> _Description of the task_
Starting at the line with "Wednesday: 7:30AM-5PM" and ending at the line with "to cover all", print exactly the lines of the entries below. Pictures do not belong in the copy.

> _Stored data_

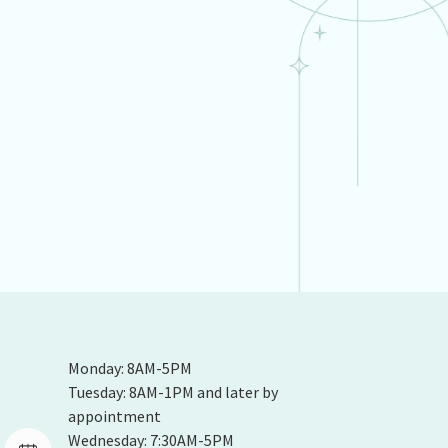
Monday: 8AM-5PM
Tuesday: 8AM-1PM and later by
appointment
Wednesday: 7:30AM-5PM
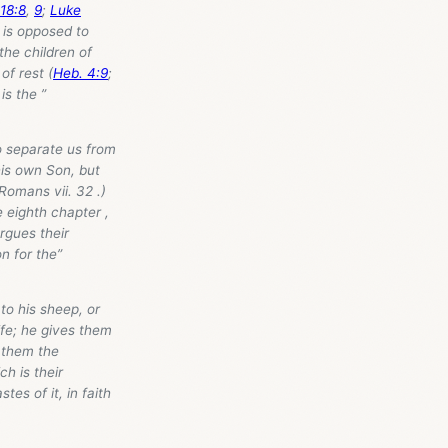
18:8
,
9
;
Luke
d is opposed to
 the children of
of rest (
Heb. 4:9
;
 is the ”
to separate us from
his own Son, but
 Romans vii. 32 .)
 eighth chapter ,
rgues their
n for the”
 to his sheep, or
life; he gives them
s them the
ch is their
tes of it, in faith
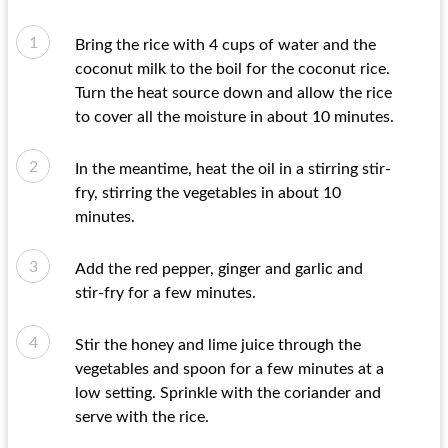
Bring the rice with 4 cups of water and the
coconut milk to the boil for the coconut rice.
Turn the heat source down and allow the rice
to cover all the moisture in about 10 minutes.
In the meantime, heat the oil in a stirring stir-
fry, stirring the vegetables in about 10
minutes.
Add the red pepper, ginger and garlic and
stir-fry for a few minutes.
Stir the honey and lime juice through the
vegetables and spoon for a few minutes at a
low setting. Sprinkle with the coriander and
serve with the rice.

> _The completed task_
Wednesday: 7:30AM-5PM
18:8
,
9
;
Luke
d is opposed to
 the children of
of rest (
Heb. 4:9
;
 is the ”
to separate us from
his own Son, but
 Romans vii. 32 .)
 eighth chapter ,
rgues their
n for the”
 to his sheep, or
life; he gives them
s them the
ch is their
tes of it, in faith
Bring the rice with 4 cups of water and the
coconut milk to the boil for the coconut rice.
Turn the heat source down and allow the rice
to cover all the moisture in about 10 minutes.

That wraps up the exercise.